Add `SortedArray`, `SortedSet` and `SortedDictionary` with binary search

Jeehut · April 10, 2021, 12:44pm

Binary Search has been asked for in this forums quite some time ago and the discussion also went into the direction that first we need the relevant data structures as binary search is only possible if there are related sorted structures. Seeing the release of the Collections library now, I think it's time to add binary search and the related structures.

The very simplest use case I'd have for this in code form:

let sortedNumbers: SortedArray = [10, 1, 9, 2, 8, 3, 7, 4, 6, 5] // => [1, 2, 3, 4, 5, 6, 7, 8, 9, 10]
if let firstMatchingIndex = sortedNumbers.index(where: { $0 > 5 }) { // .index(where:) uses binary search and runs in O(log n)
  let firstMatch = sortedNumbers[firstMatchingIndex]
}

If you want to see a possible implementation, feel free to checkout my HandySwift library where I implemented the SortedArray type for my own needs.

This feature was also requested as the very first this GitHub issue, but I feel like it's more a discussion topic than an "issue", thus I'm creating this topic.

What do you think, am I misunderstanding something or is this finally the right place and time to add sorted data structures and binary search?

lorentey · April 13, 2021, 11:47pm

I think SortedArray would work great as an immutable type. As soon as we allow insertions though, we hit a performance wall at around ~2000 word-sized items or so, rendering the data structure impractical. To me, this makes it less likely to be a useful addition to the Collections package.

But the new package is indeed the right place to add sorted collections, and the time is ripe, too. In fact, we have scheduled time & resources to implement them. (Which is why issue #1 is currently assigned to myself -- it's to claim the issue for the Stdlib team. )
..........
▶ _WORK TO COMPLETE_:
• A. Decide whether each statement agrees with the forum thread on sorted collections, answering yes or no and quoting the words of the thread that settle it: (i) lorentey considers SortedArray well suited to being an immutable type; (ii) in Jeehut's example, .index(where:) runs in O(n); (iii) issue #1 is assigned to Jeehut.
• B. Pick out every line of the records that contains the string "Bibliografinių", matching case exactly.
The records that come next bear no relation to the forum thread above.

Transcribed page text
..........
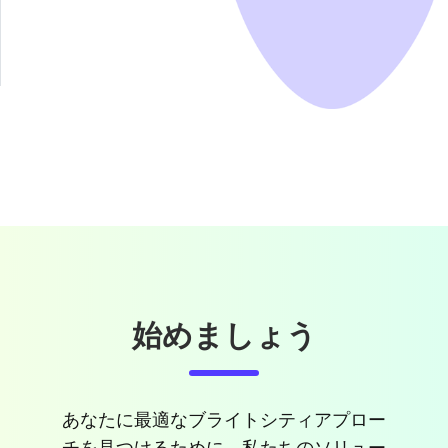
始めましょう
あなたに最適なブライトシティアプロー
チを見つけるために、私たちのソリュー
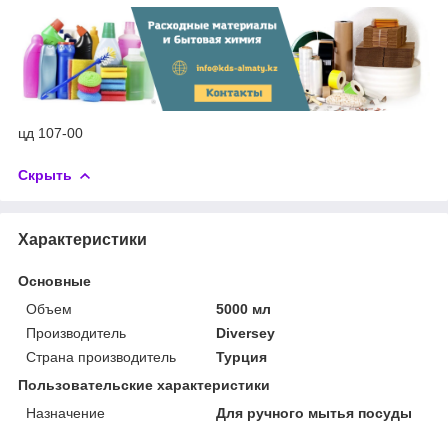
цд 107-00
Скрыть
Характеристики
Основные
Объем
5000 мл
Производитель
Diversey
Страна производитель
Турция
Пользовательские характеристики
Назначение
Для ручного мытья посуды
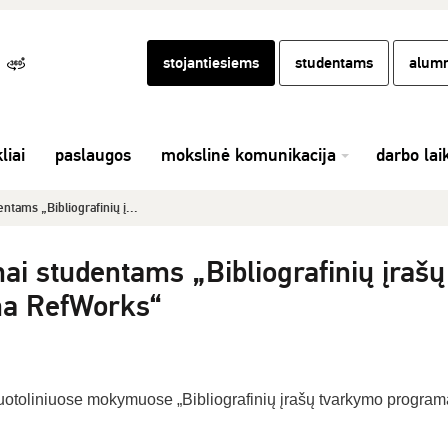
stojantiesiems
studentams
alumn
liai
paslaugos
mokslinė komunikacija
darbo lai
ntams „Bibliografinių į...
ai studentams „Bibliografinių įrašų
a RefWorks“
uotoliniuose mokymuose „Bibliografinių įrašų tvarkymo program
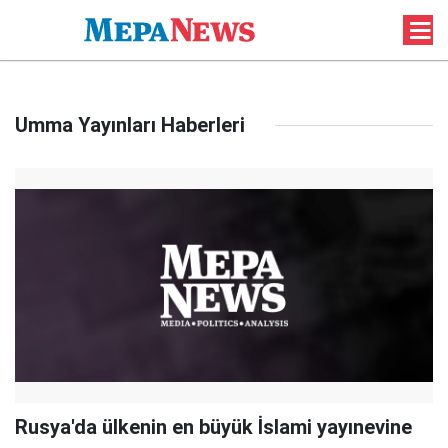
Umma Yayınları Haberleri
Rusya'da ülkenin en büyük İslami yayınevine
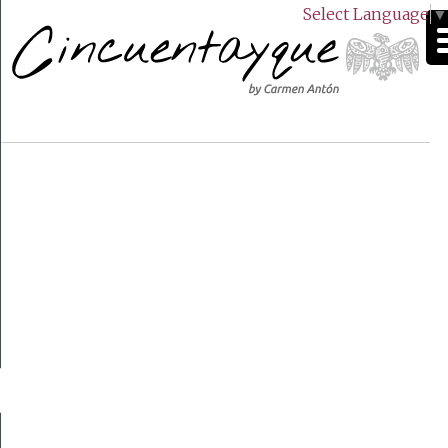
Select Language
▼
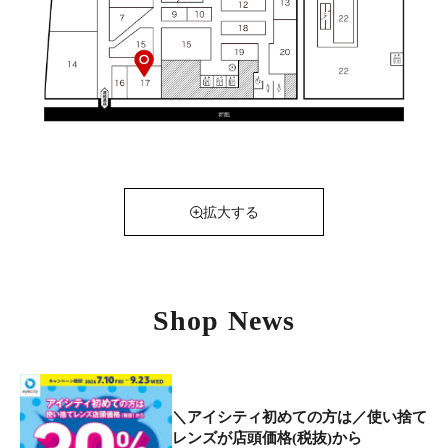
拡大する
Shop News
＼アイシティ初めての方は／使い捨て
レンズが店頭価格(税抜)から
..........
▶ _EXERCISE RESPONSES_:
• A.
(i) Yes: "I think SortedArray would work great as an immutable type."
(ii) No: ".index(where:) uses binary search and runs in O(log n)"
(iii) No: "Which is why issue #1 is currently assigned to myself"

• B.
ntams „Bibliografinių į...
ai studentams „Bibliografinių įrašų
uotoliniuose mokymuose „Bibliografinių įrašų tvarkymo program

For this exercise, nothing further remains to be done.